Nach § 1 Abs. 2 Satz 1 ESF-Richtlinien vom 20. Januar 2000 besteht auf die in den Richtlinien vorgesehenen Leistungen kein Rechtsanspruch. Gemäß § 39 Abs. 1 Satz 2 Sozialgesetzbuch Erstes Buch (SGB I), der vorliegend für die Durchführung der Richtlinien entsprechend anzuwenden ist (vgl. § 8 ESF-Richtlinien vom 20. Januar 2000), haben die durch eine leistungsrechtliche Ermessensnorm des Sozialgesetzbuches (hier der ESF-Richtlinien vom 20. Januar 2000) Begünstigten gegen den zuständigen Leistungsträger einen Anspruch auf pflichtgemäße Ausübung des Ermessens, wenn die Voraussetzungen für die Pflicht des Leistungsträgers zur Ermessensbetätigung vorliegen. Nur die Eingangsvoraussetzungen unterliegen uneingeschränkt der gerichtlichen Überprüfung. Hinsichtlich der Ermessensbetätigung und ihres Ergebnisses, der Ermessensentscheidung, sind die Gerichte jedoch darauf beschränkt zu kontrollieren, ob der Leistungsträger seiner Pflicht zur Ermessensbetätigung nachgekommen ist (Ermessensnichtgebrauch), mit seiner Ermessensentscheidung die gesetzlichen Grenzen des Ermessens überschritten, d.h. eine nach dem Gesetz nicht zugelassene Rechtsfolge gesetzt (Ermessensüberschreitung) oder von dem Ermessen in einer dem Zweck der Ermächtigung nicht entsprechenden Weise Gebrauch gemacht hat (Abwägungsdefizit und Ermessensmissbrauch). In jedem Fall entsteht die Pflicht des Leistungsträgers zur Ermessensbetätigung und das damit korrespondierende Recht des Bürgers auf fehlerfreien Ermessensgebrauch nur, wenn alle Voraussetzungen für die Ermessensbetätigungspflicht vorliegen (BSG SozR 3-1200 § 39 Nr. 1; Niesel, a.a.O., § 7 RdNr. 11 m.w.N.). Der Senat hat deswegen (nur) zu prüfen, ob die Beklagte ihr Ermessen ermessensfehlerfrei ausgeübt hat.

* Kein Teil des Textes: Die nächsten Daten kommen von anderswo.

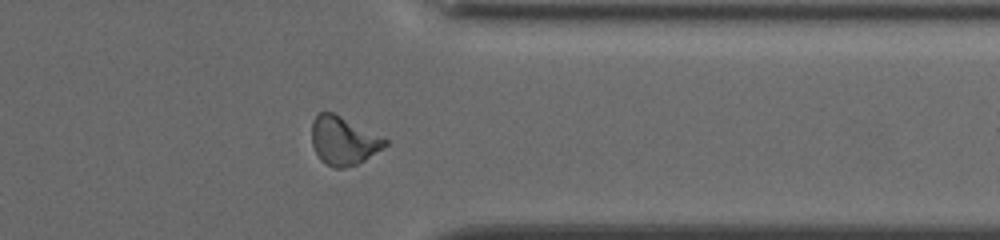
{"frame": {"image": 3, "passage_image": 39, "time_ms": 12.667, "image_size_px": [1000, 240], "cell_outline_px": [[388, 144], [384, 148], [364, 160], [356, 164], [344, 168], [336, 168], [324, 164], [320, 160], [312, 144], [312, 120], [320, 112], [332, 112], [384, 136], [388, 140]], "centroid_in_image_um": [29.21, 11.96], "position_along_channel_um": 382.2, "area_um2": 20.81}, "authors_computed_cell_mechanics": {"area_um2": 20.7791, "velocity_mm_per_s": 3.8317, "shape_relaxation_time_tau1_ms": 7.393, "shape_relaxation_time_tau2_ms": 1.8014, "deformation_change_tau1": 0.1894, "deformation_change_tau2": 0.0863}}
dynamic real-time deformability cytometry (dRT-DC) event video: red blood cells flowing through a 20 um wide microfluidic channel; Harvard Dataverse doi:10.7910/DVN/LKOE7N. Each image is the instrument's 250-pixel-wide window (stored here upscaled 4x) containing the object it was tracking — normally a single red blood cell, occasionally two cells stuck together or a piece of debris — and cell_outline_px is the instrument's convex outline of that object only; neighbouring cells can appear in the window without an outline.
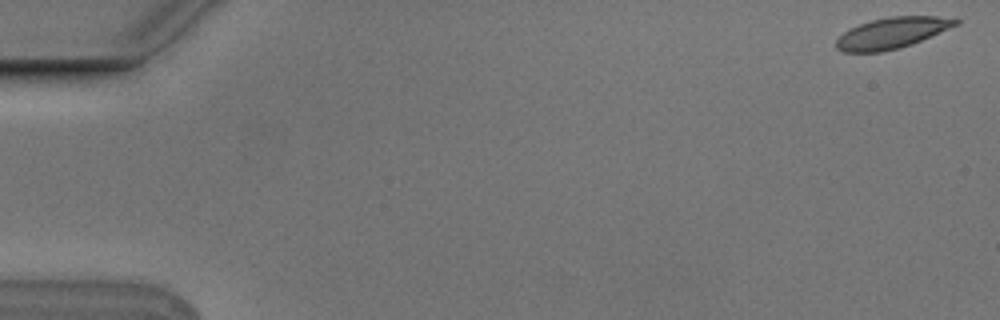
{"species": "Egyptian fruit bat (a non-hibernating species)", "species_latin": "Rousettus aegyptiacus", "temperature_condition": "cold", "stored_images_in_passage": 7, "camera_frame_rate_fps": 3000, "um_per_image_px": 0.085, "animal": {"sex": "male"}, "frame": {"image": 1, "passage_image": 1, "time_ms": 0.0, "image_size_px": [1000, 320], "cell_outline_px": [[960, 24], [912, 44], [880, 52], [844, 52], [836, 48], [836, 40], [848, 28], [872, 20], [888, 16], [956, 16], [960, 20]], "centroid_in_image_um": [75.88, 2.78], "position_along_channel_um": 9.1, "area_um2": 21.73}}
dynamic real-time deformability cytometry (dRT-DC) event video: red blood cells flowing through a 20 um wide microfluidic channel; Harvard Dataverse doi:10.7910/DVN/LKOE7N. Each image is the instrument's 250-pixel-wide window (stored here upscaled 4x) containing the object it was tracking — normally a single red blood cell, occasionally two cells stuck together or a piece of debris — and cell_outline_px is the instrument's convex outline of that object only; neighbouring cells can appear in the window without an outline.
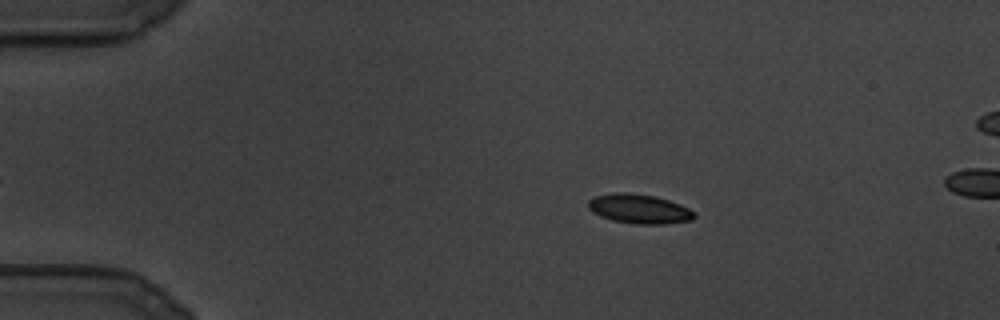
{"species": "common noctule bat (a hibernating species)", "species_latin": "Nyctalus noctula", "temperature_condition": "cold", "stored_images_in_passage": 25, "camera_frame_rate_fps": 3000, "um_per_image_px": 0.085, "animal": {"sex": "male", "body_mass_g": 19.5, "forearm_length_mm": 54.6}, "frame": {"image": 1, "passage_image": 11, "time_ms": 3.333, "image_size_px": [1000, 320], "cell_outline_px": [[696, 216], [692, 220], [664, 224], [632, 224], [612, 220], [600, 216], [592, 212], [588, 208], [588, 200], [596, 196], [616, 192], [628, 192], [656, 196], [680, 204], [696, 212]], "centroid_in_image_um": [54.34, 17.76], "position_along_channel_um": 30.7, "area_um2": 18.32}}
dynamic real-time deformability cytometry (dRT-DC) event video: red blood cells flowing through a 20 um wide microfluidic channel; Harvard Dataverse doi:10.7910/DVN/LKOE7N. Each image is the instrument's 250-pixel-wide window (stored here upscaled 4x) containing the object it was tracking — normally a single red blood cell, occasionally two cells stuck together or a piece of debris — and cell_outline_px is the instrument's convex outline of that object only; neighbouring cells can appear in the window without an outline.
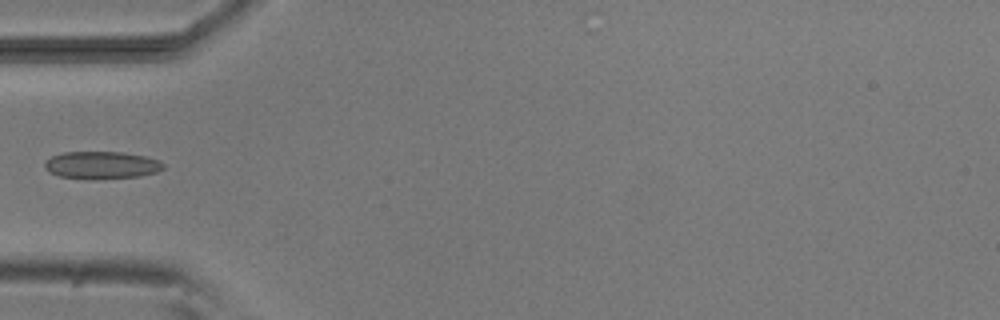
{"species": "common noctule bat (a hibernating species)", "species_latin": "Nyctalus noctula", "temperature_condition": "room temperature", "stored_images_in_passage": 7, "camera_frame_rate_fps": 3000, "um_per_image_px": 0.085, "animal": {"sex": "male", "body_mass_g": 20.5, "forearm_length_mm": 52.5}, "frame": {"image": 1, "passage_image": 5, "time_ms": 5.333, "image_size_px": [1000, 320], "cell_outline_px": [[164, 168], [156, 172], [140, 176], [60, 176], [48, 172], [44, 168], [44, 160], [52, 156], [64, 152], [120, 152], [144, 156], [160, 160], [164, 164]], "centroid_in_image_um": [8.63, 13.98], "position_along_channel_um": 76.4, "area_um2": 18.03}}
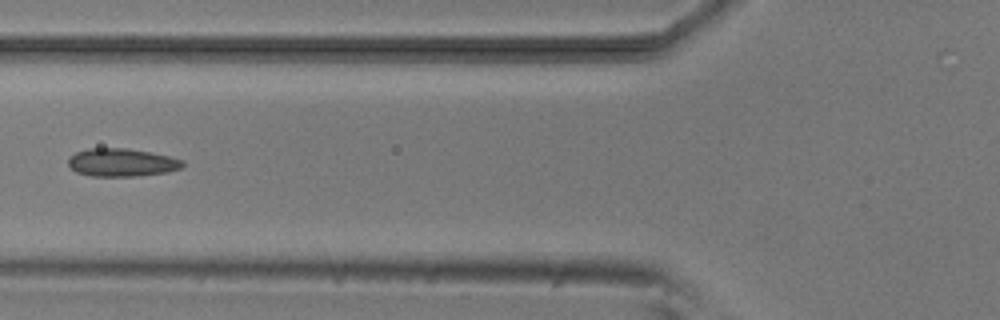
{"frame": {"image": 2, "passage_image": 6, "time_ms": 6.333, "image_size_px": [1000, 320], "cell_outline_px": [[184, 164], [180, 168], [168, 172], [136, 176], [92, 176], [76, 172], [68, 164], [68, 160], [76, 152], [88, 148], [124, 148], [148, 152], [168, 156], [184, 160]], "centroid_in_image_um": [10.35, 13.81], "position_along_channel_um": 115.5, "area_um2": 18.5}}
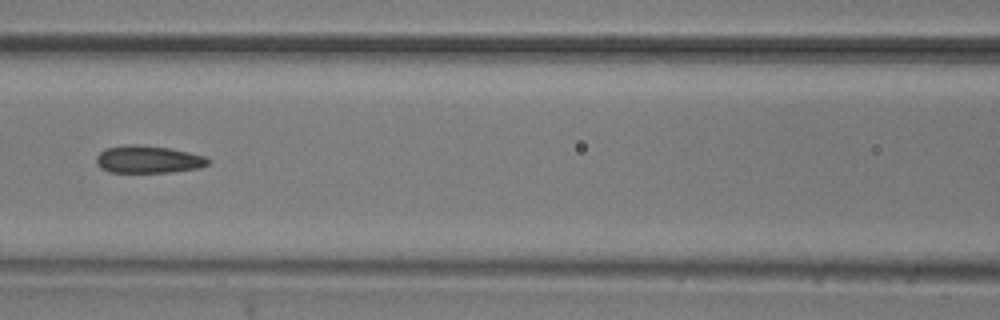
{"frame": {"image": 3, "passage_image": 7, "time_ms": 7.333, "image_size_px": [1000, 320], "cell_outline_px": [[212, 160], [208, 164], [200, 168], [172, 172], [108, 172], [100, 168], [96, 164], [96, 156], [104, 148], [124, 144], [136, 144], [168, 148], [188, 152], [204, 156]], "centroid_in_image_um": [12.57, 13.55], "position_along_channel_um": 154.0, "area_um2": 18.09}}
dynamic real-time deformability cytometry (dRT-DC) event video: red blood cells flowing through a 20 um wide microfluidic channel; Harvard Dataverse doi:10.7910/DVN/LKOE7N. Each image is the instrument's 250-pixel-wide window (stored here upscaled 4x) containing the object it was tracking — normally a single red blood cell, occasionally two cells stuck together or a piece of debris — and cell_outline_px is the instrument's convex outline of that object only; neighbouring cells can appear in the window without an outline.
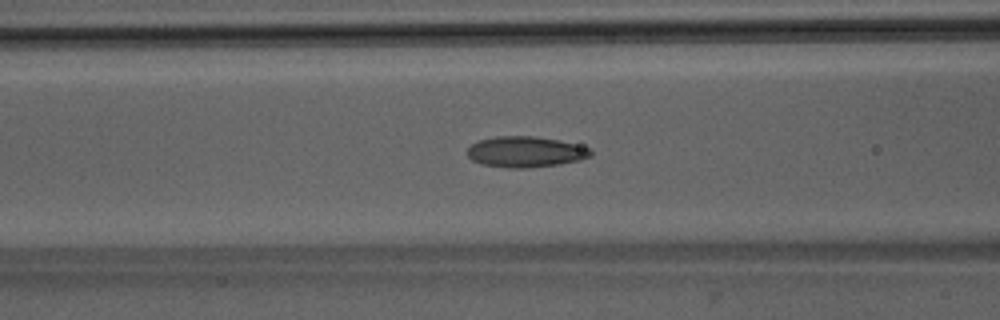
{"species": "Egyptian fruit bat (a non-hibernating species)", "species_latin": "Rousettus aegyptiacus", "temperature_condition": "room temperature", "stored_images_in_passage": 50, "camera_frame_rate_fps": 3000, "um_per_image_px": 0.085, "animal": {"sex": "male"}, "frame": {"image": 1, "passage_image": 20, "time_ms": 6.333, "image_size_px": [1000, 320], "cell_outline_px": [[592, 156], [580, 160], [560, 164], [528, 168], [508, 168], [480, 164], [472, 160], [468, 156], [468, 148], [472, 144], [480, 140], [496, 136], [536, 136], [560, 140], [592, 148]], "centroid_in_image_um": [44.7, 12.91], "position_along_channel_um": 121.9, "area_um2": 22.37}}
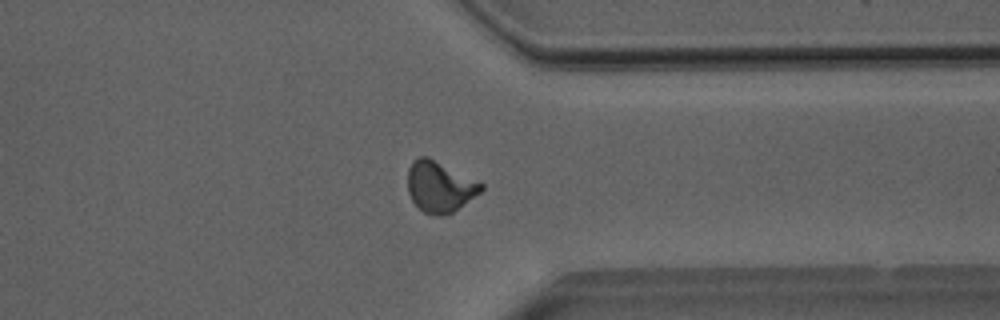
{"frame": {"image": 2, "passage_image": 39, "time_ms": 12.667, "image_size_px": [1000, 320], "cell_outline_px": [[484, 188], [480, 192], [452, 212], [444, 216], [436, 216], [424, 212], [412, 200], [408, 192], [408, 168], [412, 160], [420, 156], [428, 156], [484, 184]], "centroid_in_image_um": [37.35, 15.85], "position_along_channel_um": 374.0, "area_um2": 21.62}}
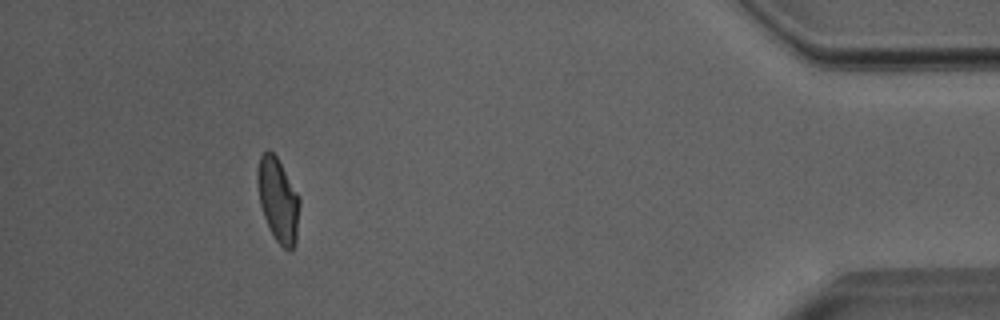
{"frame": {"image": 3, "passage_image": 46, "time_ms": 15.0, "image_size_px": [1000, 320], "cell_outline_px": [[300, 204], [296, 244], [292, 252], [288, 252], [276, 240], [264, 216], [260, 204], [256, 184], [256, 172], [260, 156], [268, 148], [276, 156], [300, 196]], "centroid_in_image_um": [23.65, 17.0], "position_along_channel_um": 411.6, "area_um2": 20.87}, "authors_computed_cell_mechanics": {"area_um2": 21.1548, "velocity_mm_per_s": 4.0275, "shape_relaxation_time_tau1_ms": null, "shape_relaxation_time_tau2_ms": 1.558, "deformation_change_tau1": null, "deformation_change_tau2": 0.0852}}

Das ist nicht der Fall, denn die Beklagte hat vorliegend das ihr nach den ESF-Richtlinien vom 20. Januar 2000 eingeräumte Ermessen überhaupt nicht ausgeübt. Im Rahmen der von der Beklagten vorzunehmenden (Neu-)Bescheidung könnte aber – etwa im Zusammenhang mit einer Prüfung des entsprechend anzuwendenden § 159 Abs. 2 Nr. 2 SGB III - zu erwägen sein, ob und in welcher Höhe der vom Kläger bezogene Ausbildungszuschuss für den streitbefangenen Zeitraum auf das ESF-Unterhaltsgeld anzurechnen ist.

Nach alledem ist die Berufung im Sinne der (Neu-)Bescheidung über den Antrag des Klägers erfolgreich.

Die Entscheidung über die Kosten folgt aus § 193 Abs. 1 Sozialgerichtsgesetz (SGG).

Die Revision ist zuzulassen gewesen, weil die Voraussetzung von § 160 Abs. 2 Nr. 1 SGG (grundsätzliche Bedeutung der Rechtssache) gegeben waren.